=== Problem details ===
In the records below, find the line that contains "X0041000Y0158500D03*" and the line that contains "X0086000Y0091000D03*", then retype exactly those two lines and every line between them.
Top of Extracted entries
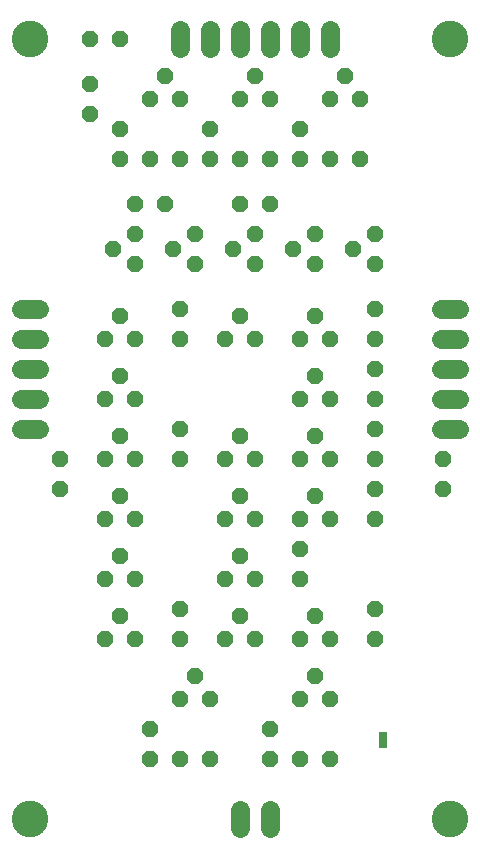
<source format=gts>
G75*
%MOIN*%
%OFA0B0*%
%FSLAX25Y25*%
%IPPOS*%
%LPD*%
%AMOC8*
5,1,8,0,0,1.08239X$1,22.5*
%
%ADD10C,0.12211*%
%ADD11C,0.06400*%
%ADD12OC8,0.05600*%
%ADD13R,0.02900X0.05400*%
D10*
X0011000Y0011000D03*
X0151000Y0011000D03*
X0151000Y0271000D03*
X0011000Y0271000D03*
D11*
X0061000Y0268000D02*
X0061000Y0274000D01*
X0071000Y0274000D02*
X0071000Y0268000D01*
X0081000Y0268000D02*
X0081000Y0274000D01*
X0091000Y0274000D02*
X0091000Y0268000D01*
X0101000Y0268000D02*
X0101000Y0274000D01*
X0111000Y0274000D02*
X0111000Y0268000D01*
X0148000Y0181000D02*
X0154000Y0181000D01*
X0154000Y0171000D02*
X0148000Y0171000D01*
X0148000Y0161000D02*
X0154000Y0161000D01*
X0154000Y0151000D02*
X0148000Y0151000D01*
X0148000Y0141000D02*
X0154000Y0141000D01*
X0091000Y0014000D02*
X0091000Y0008000D01*
X0081000Y0008000D02*
X0081000Y0014000D01*
X0014000Y0141000D02*
X0008000Y0141000D01*
X0008000Y0151000D02*
X0014000Y0151000D01*
X0014000Y0161000D02*
X0008000Y0161000D01*
X0008000Y0171000D02*
X0014000Y0171000D01*
X0014000Y0181000D02*
X0008000Y0181000D01*
D12*
X0036000Y0171000D03*
X0041000Y0178500D03*
X0046000Y0171000D03*
X0041000Y0158500D03*
X0036000Y0151000D03*
X0041000Y0138500D03*
X0036000Y0131000D03*
X0041000Y0118500D03*
X0036000Y0111000D03*
X0041000Y0098500D03*
X0036000Y0091000D03*
X0041000Y0078500D03*
X0036000Y0071000D03*
X0046000Y0071000D03*
X0046000Y0091000D03*
X0046000Y0111000D03*
X0046000Y0131000D03*
X0046000Y0151000D03*
X0061000Y0141000D03*
X0061000Y0131000D03*
X0076000Y0131000D03*
X0081000Y0138500D03*
X0086000Y0131000D03*
X0081000Y0118500D03*
X0076000Y0111000D03*
X0081000Y0098500D03*
X0076000Y0091000D03*
X0081000Y0078500D03*
X0076000Y0071000D03*
X0086000Y0071000D03*
X0086000Y0091000D03*
X0086000Y0111000D03*
X0101000Y0111000D03*
X0106000Y0118500D03*
X0111000Y0111000D03*
X0101000Y0101000D03*
X0101000Y0091000D03*
X0106000Y0078500D03*
X0101000Y0071000D03*
X0106000Y0058500D03*
X0101000Y0051000D03*
X0111000Y0051000D03*
X0111000Y0031000D03*
X0101000Y0031000D03*
X0091000Y0031000D03*
X0091000Y0041000D03*
X0071000Y0031000D03*
X0061000Y0031000D03*
X0051000Y0031000D03*
X0051000Y0041000D03*
X0061000Y0051000D03*
X0066000Y0058500D03*
X0071000Y0051000D03*
X0061000Y0071000D03*
X0061000Y0081000D03*
X0021000Y0121000D03*
X0021000Y0131000D03*
X0046000Y0196000D03*
X0038500Y0201000D03*
X0046000Y0206000D03*
X0046000Y0216000D03*
X0056000Y0216000D03*
X0058500Y0201000D03*
X0066000Y0196000D03*
X0066000Y0206000D03*
X0078500Y0201000D03*
X0086000Y0196000D03*
X0086000Y0206000D03*
X0081000Y0216000D03*
X0091000Y0216000D03*
X0098500Y0201000D03*
X0106000Y0196000D03*
X0106000Y0206000D03*
X0118500Y0201000D03*
X0126000Y0196000D03*
X0126000Y0206000D03*
X0126000Y0181000D03*
X0126000Y0171000D03*
X0126000Y0161000D03*
X0126000Y0151000D03*
X0126000Y0141000D03*
X0126000Y0131000D03*
X0126000Y0121000D03*
X0126000Y0111000D03*
X0111000Y0131000D03*
X0106000Y0138500D03*
X0101000Y0131000D03*
X0101000Y0151000D03*
X0106000Y0158500D03*
X0111000Y0151000D03*
X0111000Y0171000D03*
X0106000Y0178500D03*
X0101000Y0171000D03*
X0086000Y0171000D03*
X0081000Y0178500D03*
X0076000Y0171000D03*
X0061000Y0171000D03*
X0061000Y0181000D03*
X0061000Y0231000D03*
X0051000Y0231000D03*
X0041000Y0231000D03*
X0041000Y0241000D03*
X0031000Y0246000D03*
X0031000Y0256000D03*
X0031000Y0271000D03*
X0041000Y0271000D03*
X0051000Y0251000D03*
X0056000Y0258500D03*
X0061000Y0251000D03*
X0071000Y0241000D03*
X0071000Y0231000D03*
X0081000Y0231000D03*
X0091000Y0231000D03*
X0101000Y0231000D03*
X0101000Y0241000D03*
X0111000Y0231000D03*
X0121000Y0231000D03*
X0121000Y0251000D03*
X0116000Y0258500D03*
X0111000Y0251000D03*
X0091000Y0251000D03*
X0086000Y0258500D03*
X0081000Y0251000D03*
X0148500Y0131000D03*
X0148500Y0121000D03*
X0126000Y0081000D03*
X0126000Y0071000D03*
X0111000Y0071000D03*
D13*
X0128500Y0037250D03*
M02*

</source>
Bottom of Extracted entries
=== Written solution ===
X0041000Y0158500D03*
X0036000Y0151000D03*
X0041000Y0138500D03*
X0036000Y0131000D03*
X0041000Y0118500D03*
X0036000Y0111000D03*
X0041000Y0098500D03*
X0036000Y0091000D03*
X0041000Y0078500D03*
X0036000Y0071000D03*
X0046000Y0071000D03*
X0046000Y0091000D03*
X0046000Y0111000D03*
X0046000Y0131000D03*
X0046000Y0151000D03*
X0061000Y0141000D03*
X0061000Y0131000D03*
X0076000Y0131000D03*
X0081000Y0138500D03*
X0086000Y0131000D03*
X0081000Y0118500D03*
X0076000Y0111000D03*
X0081000Y0098500D03*
X0076000Y0091000D03*
X0081000Y0078500D03*
X0076000Y0071000D03*
X0086000Y0071000D03*
X0086000Y0091000D03*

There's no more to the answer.